After the bankruptcy of Longman & Broderip, Francis Fane Broderip was in partnership with George Wilkinson until his death in 1807. On the basis of the enamel plaque, I would be inclined to date this piano to the early part of this partnership. Technically, it is very similar to the late Longman & Broderip pianos. This is perhaps hardly surprising, even if his entitlement to the patents held by the bankrupt firm is questionable (the rights were transferred to Clementi & Co, successors to L&B).
It's a nice-looking piano, with a good case. The nameboard frets and enamel plaque are good; these enamel plaques are often chipped or cracked, and expensive to repair. The top line of the piano appears to be straight, suggesting that this one is not appreciably twisted. This is good, because such twists are difficult to correct. Internally it appears to be mostly undisturbed, which is what collectors and restorers like, although I think that some of the tuning-pins are oversize replacements. The stand retains at least three of the casters (hopefully four!)

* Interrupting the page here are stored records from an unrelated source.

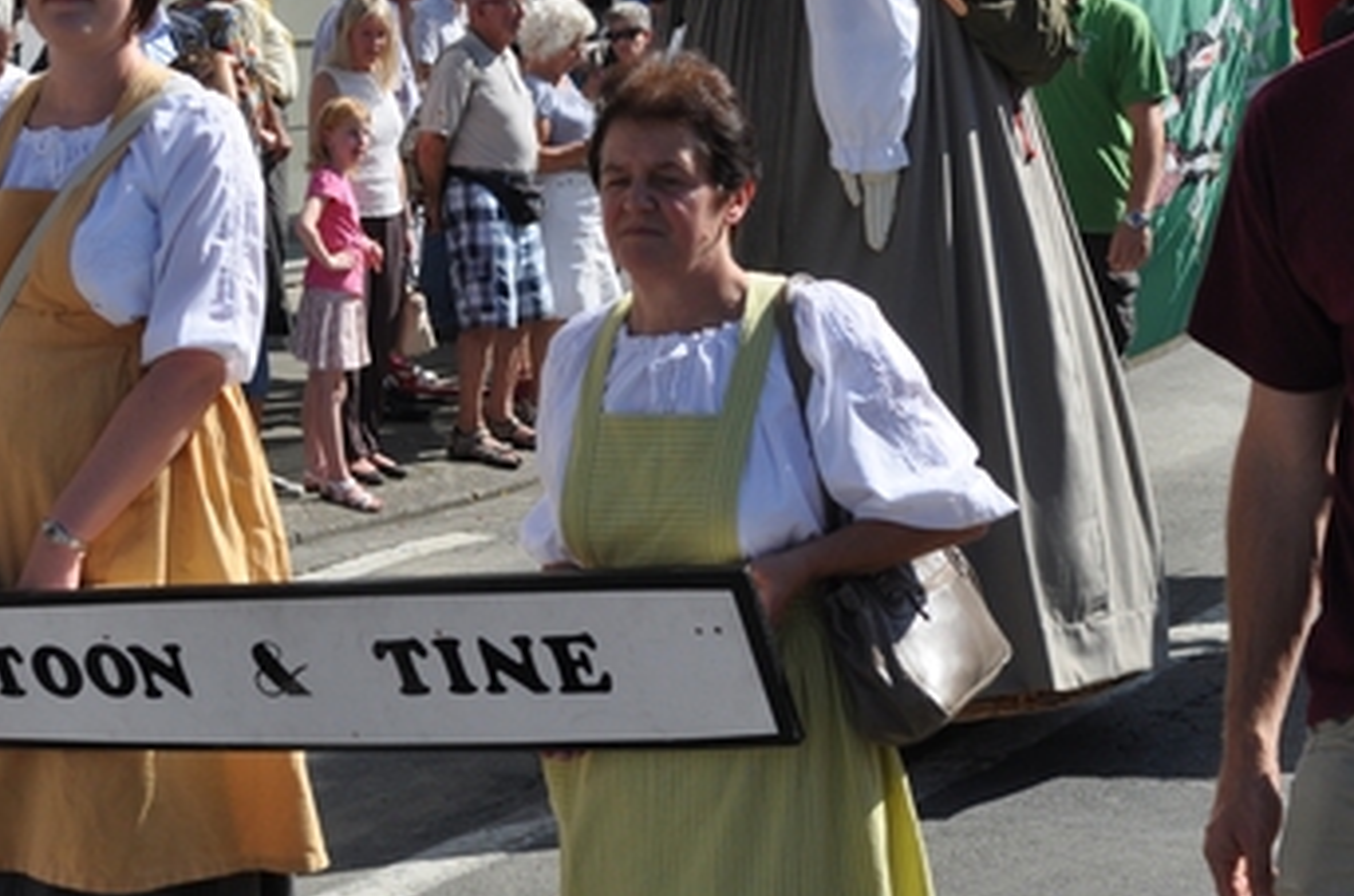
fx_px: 3152
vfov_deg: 16.1
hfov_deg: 24.1
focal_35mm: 84
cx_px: 446
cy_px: 257
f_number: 6.3
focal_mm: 32
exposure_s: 1/1600
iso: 400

It does require a full restoration, but this preferable to trying to undo damage which might have been caused by a previous poor job. The brass paterae (bolt-covers) on the corners of the stand are missing, but replicas cast from originals are easily obtainable. There are a couple of splits in the soundboard, one at the back, beyond the treble strings, and a separated joint at the bass end of the bridge. Such splits are very common and usually do not have any effect on the sounds. They can also usually be repaired by shims from above. There is some damage to the back-right corner fret, and the cause for this should be checked.